Cox's electronic data systems were breached in August 2014 by a hacker using the alias "Evil Jordie," a member of the band of teenage cybercriminals known as the Lizard Squad. Evil Jordie simply called Cox and posed as a member of Cox's information technology department. He convinced both a Cox customer service representative and a Cox contractor to provide him with their account IDs and passwords and enter them into a "phishing" website.

"With those credentials, the hacker gained unauthorized access to Cox customers' personally identifiable information, which included names, addresses, email addresses, secret questions/answers, PINs, and in some cases partial social security and driver's license numbers of Cox's cable customers, as well as Customer Proprietary Network Information (CPNI) of the company's telephone customers," the FCC said. "The hacker then posted some customers' information on social media sites, changed some customers' account passwords, and shared the compromised account credentials with another alleged member of the Lizard Squad."

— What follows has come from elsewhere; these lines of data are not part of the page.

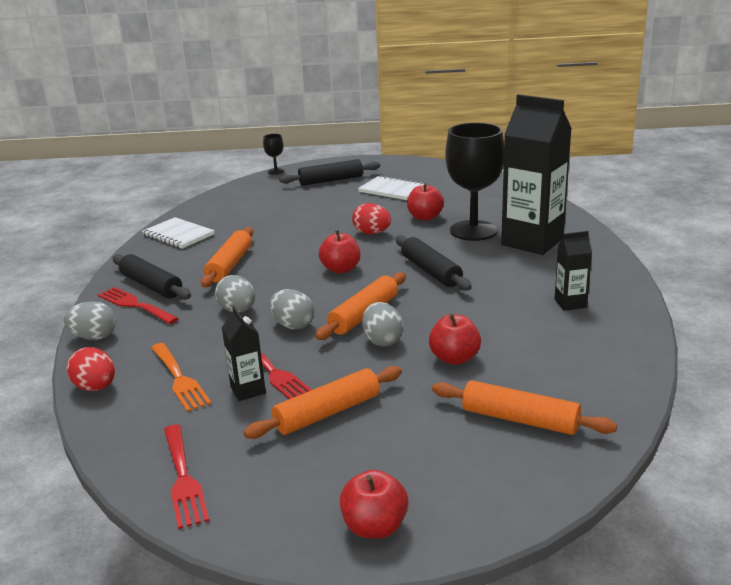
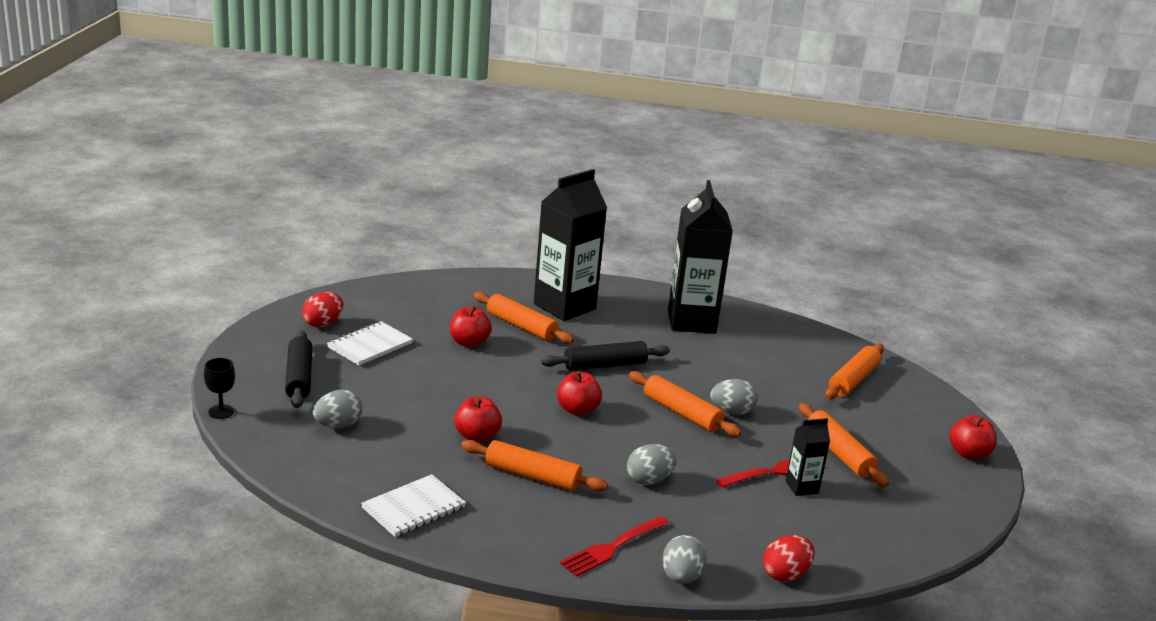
camera: 85 degrees left, 0 degrees up
black rolling pin [112,254,191,300] -> none
orange fork [151,343,211,412] -> none
red fork [164,425,209,529] -> none
grey egg [270,289,314,329] -> grey egg moved to [313,390,362,428]
red egg [352,203,391,234] -> red egg moved to [302,292,343,327]
red apple [429,314,481,365] -> red apple moved to [454,396,502,442]
black goblet [445,123,504,241] -> orange rolling pin [473,292,574,344]
black carton [555,231,592,311] -> black carton [668,180,733,334], size x2.18

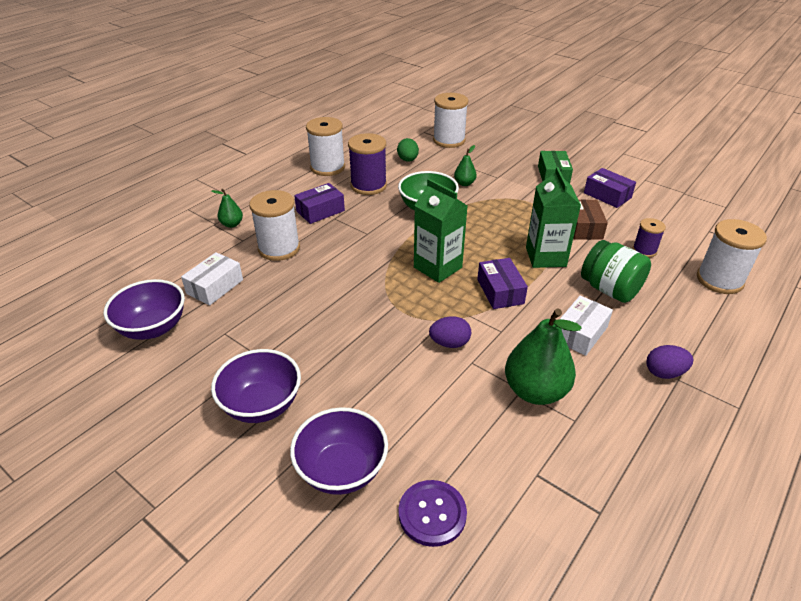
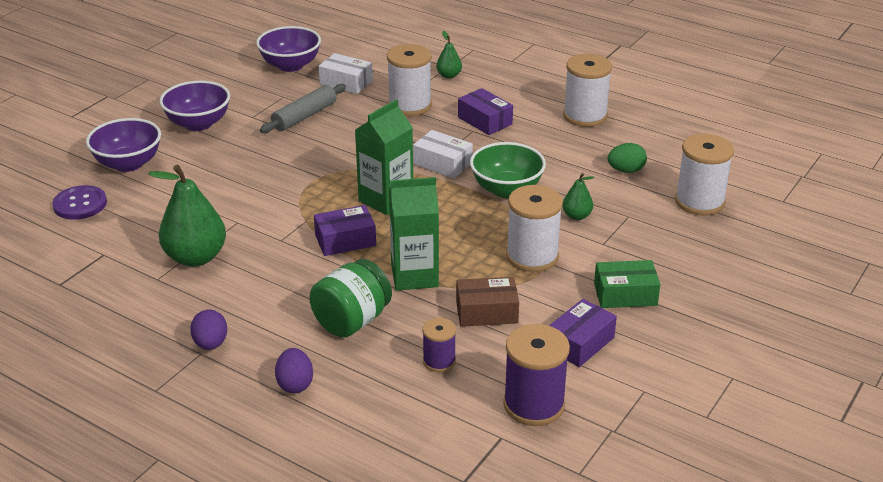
camera: 85 degrees right, 5 degrees down
purple spool [348,133,387,195] -> purple spool moved to [503,324,570,426]
purple egg [429,316,471,348] -> purple egg moved to [275,348,313,393]
white box [560,296,613,356] -> white box moved to [413,130,473,179]
white spool [697,219,767,294] -> white spool moved to [506,185,563,272]
none -> grey rolling pin [260,84,346,133]

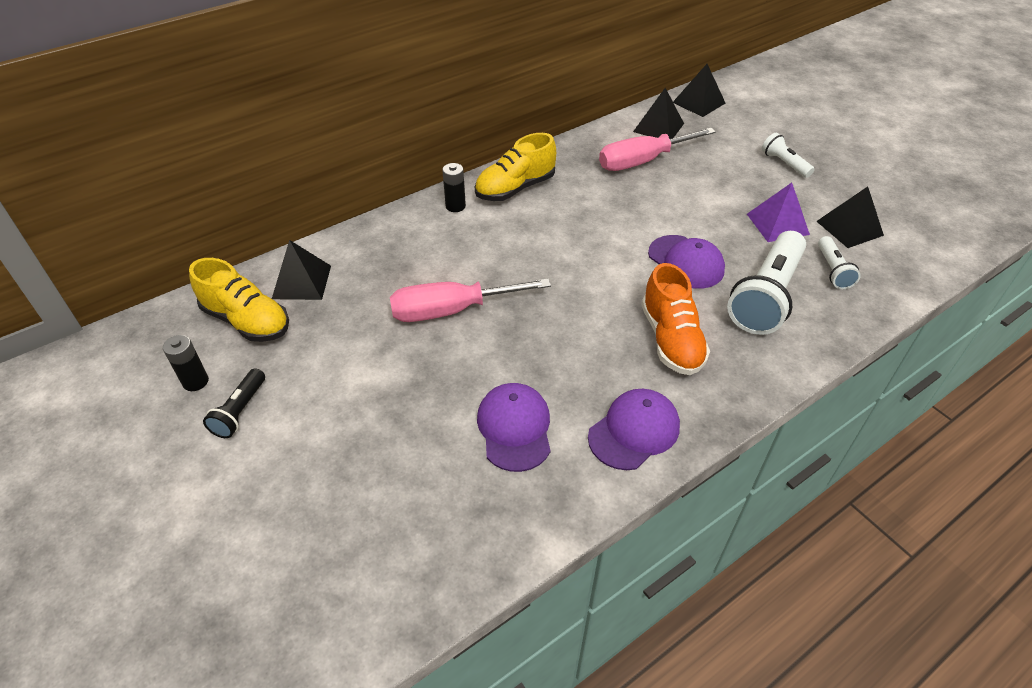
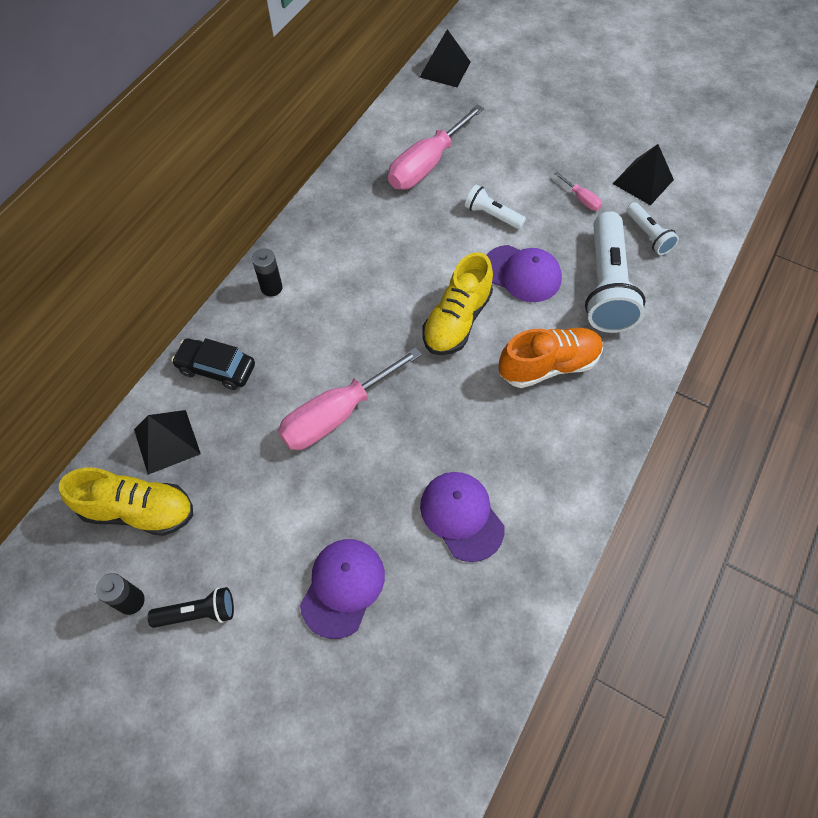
camera: 25 degrees left, 15 degrees up
black flashlight [203,368,265,438] -> black flashlight turned 90 degrees counterclockwise [147,587,234,628]
yellow shoe [475,133,556,201] -> yellow shoe moved to [422,252,493,355]
purple cap [588,389,680,470] -> purple cap moved to [300,539,385,639]
black pyramid [633,88,684,139] -> none
orange shoe [641,263,710,375] -> orange shoe turned 75 degrees counterclockwise [499,328,603,388]
purple pyramid [747,183,810,242] -> pink screwdriver [554,172,602,211]
white flashlight [762,133,815,178] -> white flashlight moved to [465,185,526,229]
none -> black car [171,338,255,390]

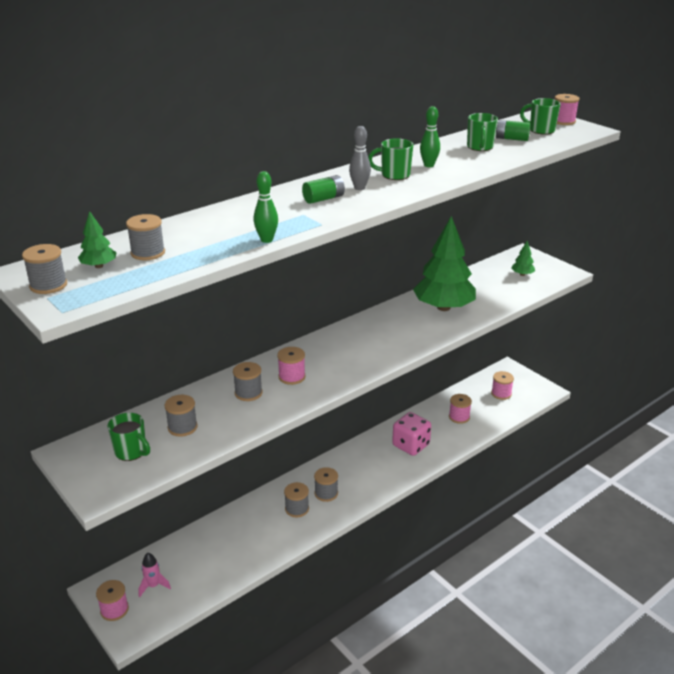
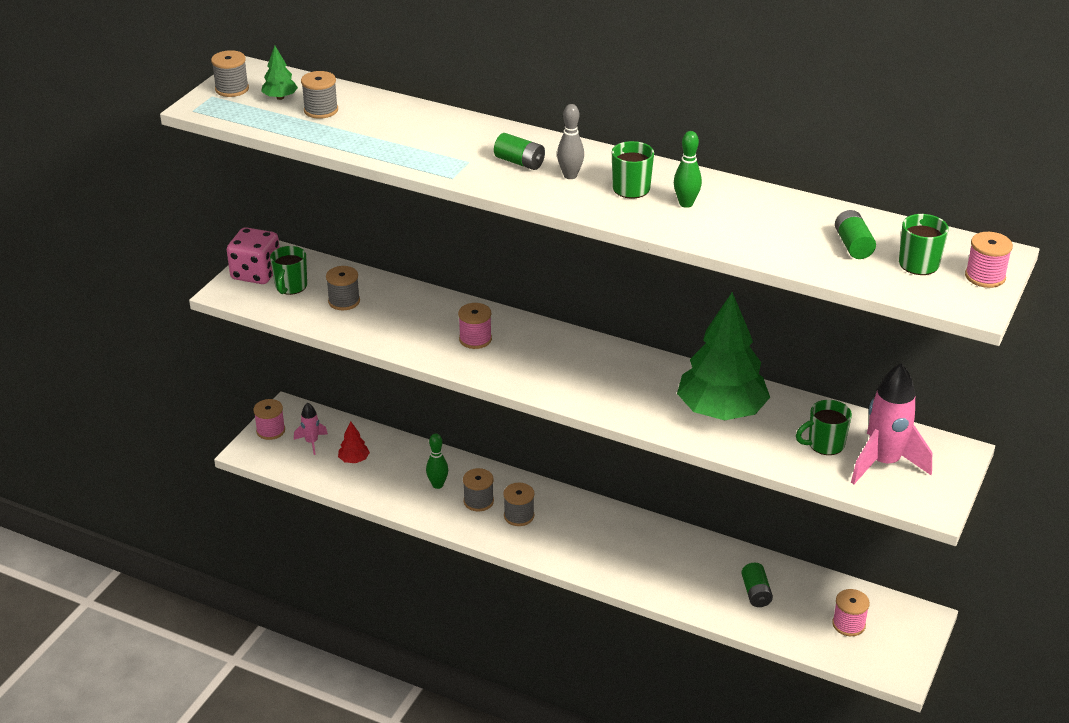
camera: 65 degrees right, 5 degrees up
grey spool [233,362,262,401] -> none
green bowling pin [254,171,278,243] -> green bowling pin moved to [426,433,448,489]
pink dice [392,412,431,456] -> pink dice moved to [227,227,280,284]
pink spool [449,394,472,424] -> green battery [741,563,773,607]
green mug [467,113,498,151] -> green mug moved to [796,400,852,455]
green tree [511,241,535,276] -> pink rocket [851,363,932,484]
none -> red tree [338,422,370,463]

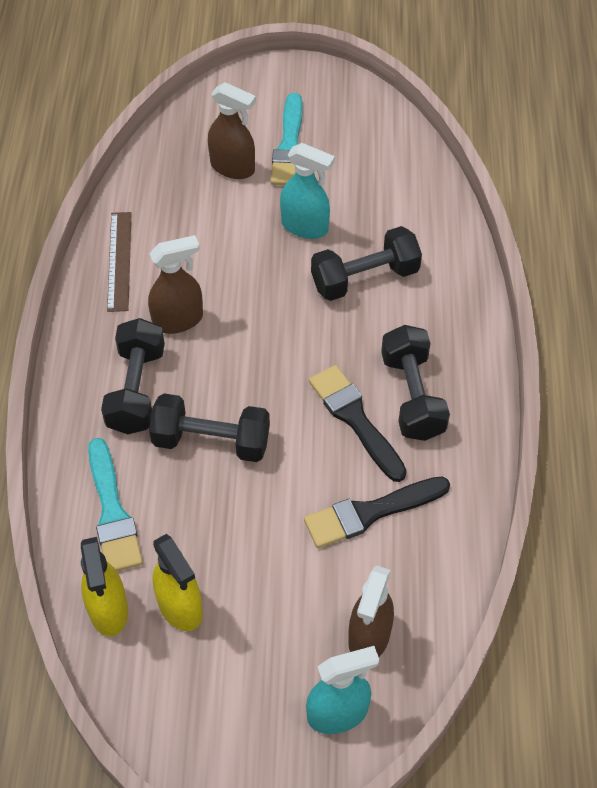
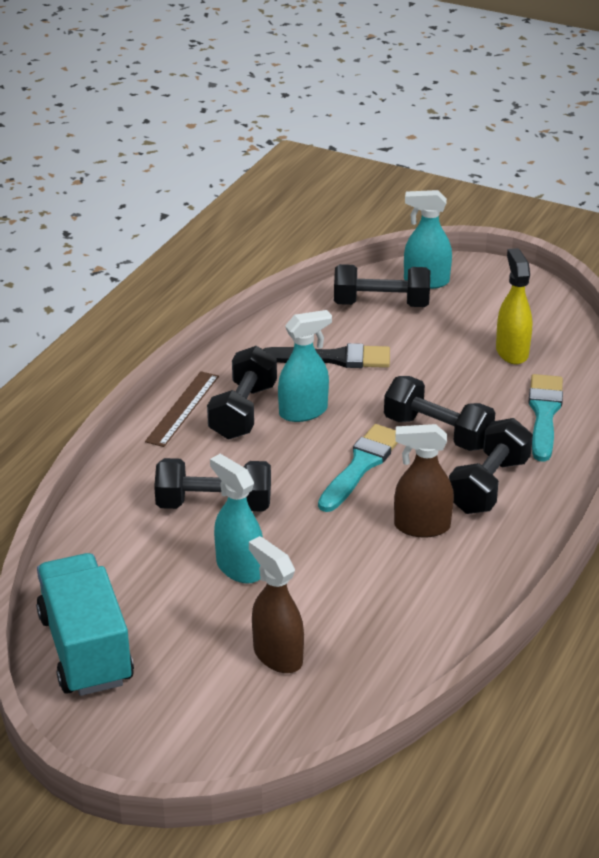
camera: 155 degrees left, 20 degrees down
yellow spray bottle [81,537,128,636] -> none
brown ruler [107,212,132,312] -> brown ruler moved to [145,371,219,447]
turquoise brush [271,93,302,185] -> turquoise brush moved to [318,424,398,512]
black brush [309,365,407,482] -> turquoise spray bottle [278,310,332,422]
brown spray bottle [348,566,394,657] -> black dumbbell [334,264,430,307]
none -> turquoise truck [36,553,134,696]

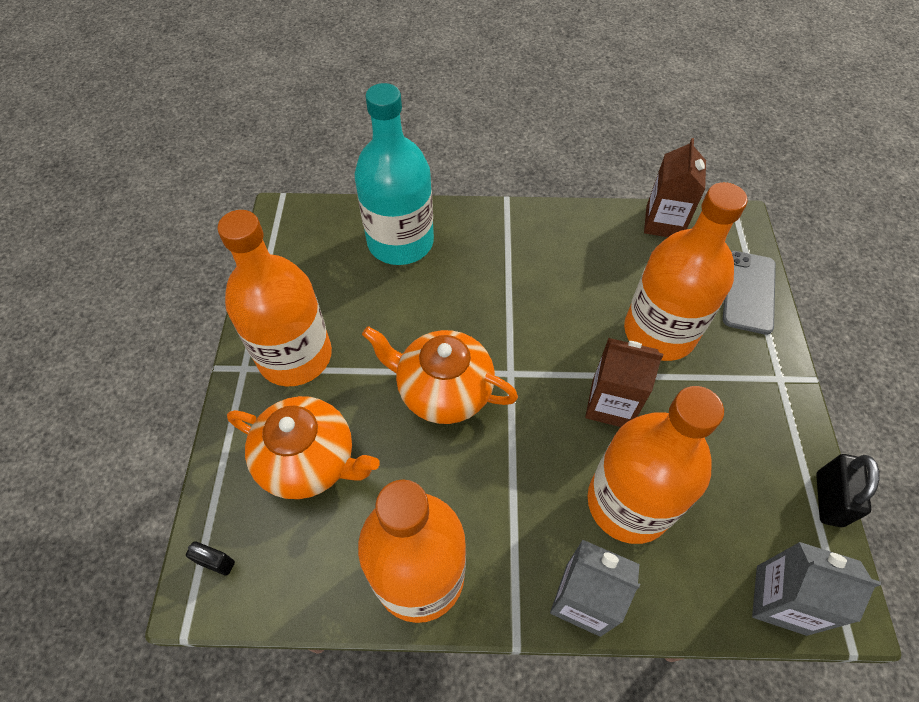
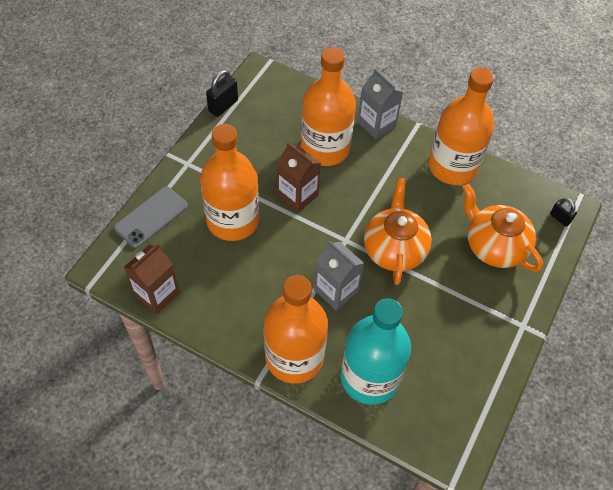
camera: 155 degrees left, 0 degrees up
orange bottle [217,210,332,386] -> orange bottle moved to [264,275,328,384]
orange teapot [362,326,518,424] -> orange teapot turned 135 degrees counterclockwise [364,178,432,285]
grey carton [752,542,881,636] -> grey carton moved to [314,241,364,311]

Enforcement of the Communications Act

The Communications Act (47 U.S.C. § 151 et seq.) requires that a cable operator shall not disclose PII of any subscriber without the prior consent, in written or electronic form, of the subscriber. In addition, the Communications Act requires cable operators to take all such actions as are necessary to prevent unauthorized access to PII by a person other than the subscriber of cable operator. Under 47 U.S.C. § 522(5), the term "cable operator" means any person or group of persons (A) who provides cable service over a cable system and directly or through one or more affiliates owns a significant interest in such cable system, or (B) who otherwise controls or is responsible for, through any arrangement, the management and operation of such a cable system.

The FCC's investigation found shortcomings in Cox's readily available measures for all of its employees or contractors that might have prevented the use of compromised credentials by the hacker. The Enforcement Bureau also determined that Cox failed to report this breach to the FCC’s data breach portal, as required by law.

The Settlement

Cox agreed to pay a civil penalty of $595,000, and the FCC required the carrier to identify all affected customers, notify these customers of the breach, and to provide the customers with one year of free credit monitoring

As part of the settlement, Cox has agreed to adopt a comprehensive compliance plan, which includes establishing an information security program. The mandates of this plan include annual system audits, internal threat monitoring, penetration testing, and additional breach notification systems and processes to protect customers' PII. Further, the Enforcement Bureau of the FCC will monitor Cox's compliance with the consent decree for seven years.

This action should be taken as a signal that the FCC, along with the FTC and SEC, intend to monitor and police data breaches more vigilantly and fine carriers that fail to diligently safeguard its customers' PII. Companies that provide communication services, such as cable, wireless, and DSL companies, must take customer email account security seriously and should consider offering a two-step authentication so that if customer account credentials get phished, lost or stolen, the attackers still need that second authentication factor to access any personal information.